Waiting an additional month can be emotionally difficult, but may financially make more sense. With PGD, you may have expenses beyond the fertility treatment itself. PGD sometimes requires genetic testing of family members, and those costs won’t be included in your fertility clinic’s price quote and may not be covered by insurance.

A Word From Verywell

Genetic screening has helped families with a genetic disease or chromosomal translocations have a better chance of having a healthy child and avoiding passing down devastating illnesses. Genetic screening has also helped doctors improve embryo selection in elective single embryo transfer cycles.

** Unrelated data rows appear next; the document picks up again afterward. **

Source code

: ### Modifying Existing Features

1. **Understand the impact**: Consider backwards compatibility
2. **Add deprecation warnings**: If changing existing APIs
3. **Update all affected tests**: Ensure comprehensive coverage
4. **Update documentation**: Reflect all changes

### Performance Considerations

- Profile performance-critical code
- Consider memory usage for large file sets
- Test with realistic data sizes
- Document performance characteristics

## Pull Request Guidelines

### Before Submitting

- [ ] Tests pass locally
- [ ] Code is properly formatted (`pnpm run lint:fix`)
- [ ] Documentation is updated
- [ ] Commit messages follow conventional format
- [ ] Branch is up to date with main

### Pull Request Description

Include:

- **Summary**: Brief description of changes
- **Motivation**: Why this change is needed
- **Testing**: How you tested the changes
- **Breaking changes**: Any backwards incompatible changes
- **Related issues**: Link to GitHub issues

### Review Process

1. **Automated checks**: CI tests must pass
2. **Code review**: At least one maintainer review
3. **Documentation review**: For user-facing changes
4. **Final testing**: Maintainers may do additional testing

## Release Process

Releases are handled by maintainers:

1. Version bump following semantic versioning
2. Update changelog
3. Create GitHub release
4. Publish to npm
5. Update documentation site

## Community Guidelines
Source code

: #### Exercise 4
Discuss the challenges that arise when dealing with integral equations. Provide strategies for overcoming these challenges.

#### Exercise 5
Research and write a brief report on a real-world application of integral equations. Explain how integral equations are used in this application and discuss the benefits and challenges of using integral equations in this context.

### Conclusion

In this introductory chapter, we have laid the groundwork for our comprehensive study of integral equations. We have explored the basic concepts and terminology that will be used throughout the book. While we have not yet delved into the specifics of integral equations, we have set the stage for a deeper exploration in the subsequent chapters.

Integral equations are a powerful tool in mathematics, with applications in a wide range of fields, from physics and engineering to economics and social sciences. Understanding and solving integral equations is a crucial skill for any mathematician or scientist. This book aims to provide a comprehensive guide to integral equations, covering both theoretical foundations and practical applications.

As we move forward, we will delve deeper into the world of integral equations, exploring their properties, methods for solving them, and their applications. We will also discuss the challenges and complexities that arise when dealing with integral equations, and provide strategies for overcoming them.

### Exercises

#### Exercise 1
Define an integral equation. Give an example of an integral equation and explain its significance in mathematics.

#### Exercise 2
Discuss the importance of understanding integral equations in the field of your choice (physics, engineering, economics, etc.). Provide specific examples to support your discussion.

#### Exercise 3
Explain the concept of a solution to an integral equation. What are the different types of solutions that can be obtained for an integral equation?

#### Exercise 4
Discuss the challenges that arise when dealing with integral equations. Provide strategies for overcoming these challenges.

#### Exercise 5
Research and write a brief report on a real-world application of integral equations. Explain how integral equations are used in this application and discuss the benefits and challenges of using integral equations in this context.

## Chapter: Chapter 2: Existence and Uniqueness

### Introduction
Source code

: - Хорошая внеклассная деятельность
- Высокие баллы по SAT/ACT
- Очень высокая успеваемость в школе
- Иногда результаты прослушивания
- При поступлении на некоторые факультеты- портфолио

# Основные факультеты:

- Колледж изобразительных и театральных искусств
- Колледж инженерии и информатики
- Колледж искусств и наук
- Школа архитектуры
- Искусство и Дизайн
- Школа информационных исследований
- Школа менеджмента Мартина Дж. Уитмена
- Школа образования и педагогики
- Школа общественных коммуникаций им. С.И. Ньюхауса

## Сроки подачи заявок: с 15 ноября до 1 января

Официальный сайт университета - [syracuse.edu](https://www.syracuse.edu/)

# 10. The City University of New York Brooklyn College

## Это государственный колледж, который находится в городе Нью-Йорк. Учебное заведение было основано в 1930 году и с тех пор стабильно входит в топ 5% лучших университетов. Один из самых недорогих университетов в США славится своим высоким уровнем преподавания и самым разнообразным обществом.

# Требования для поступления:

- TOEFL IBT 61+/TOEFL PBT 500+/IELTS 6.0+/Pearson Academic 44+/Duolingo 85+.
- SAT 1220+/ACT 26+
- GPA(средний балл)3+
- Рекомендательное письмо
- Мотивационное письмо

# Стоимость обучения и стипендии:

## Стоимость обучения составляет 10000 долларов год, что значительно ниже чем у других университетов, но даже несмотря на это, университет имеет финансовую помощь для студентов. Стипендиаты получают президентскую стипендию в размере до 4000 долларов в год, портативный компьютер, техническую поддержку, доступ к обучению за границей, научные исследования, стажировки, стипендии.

Whether PGD/PGS can truly improve live birth rates beyond these situations is unclear. The technology is still rather new and constantly evolving. Using PGS to improve live birth rates in IVF when the technology isn’t specifically indicated is controversial.

Some doctors claim to see improved success, while others question whether it’s truly worth the additional costs and risks. Some think it should be offered to every IVF patient; others believe it should be offered rarely, in very specific cases.

It’s possible that PGS can help avoid transferring embryos that would have inevitably ended in miscarriage. However, this doesn’t mean the couple wouldn’t eventually have had a healthy pregnancy result with subsequent frozen embryo transfers (FET) from the same cycle.

For example, let’s say a couple gets three strong embryos. Let’s say they do PGS and discover two of the embryos are normal. One or two are transferred, and let’s say pregnancy occurs in one or two cycles. Now, let’s say that same couple decided not to do PGS and happens to transfer first the embryo with the chromosomal abnormality. That cycle will end in miscarriage. But they still have one or two more embryos waiting to be thawed and transferred and are likely to get a healthy baby from one of those embryos. (In a best odds situation, of course.)

According to a study published in 2016, the research says the odds of live birth are similar in each situation—with and without PGS. But there is an emotional cost of experiencing a miscarriage. PGS does not eliminate the odds of loss—though it does seem to reduce that risk.

Only you and your doctor can decide if IVF with PGD/PGS is right for your family. Before you decide, make sure you understand why your doctor recommends this assisted reproductive technology for you, the total costs (including cryopreservation and FET cycles), and the potential risks.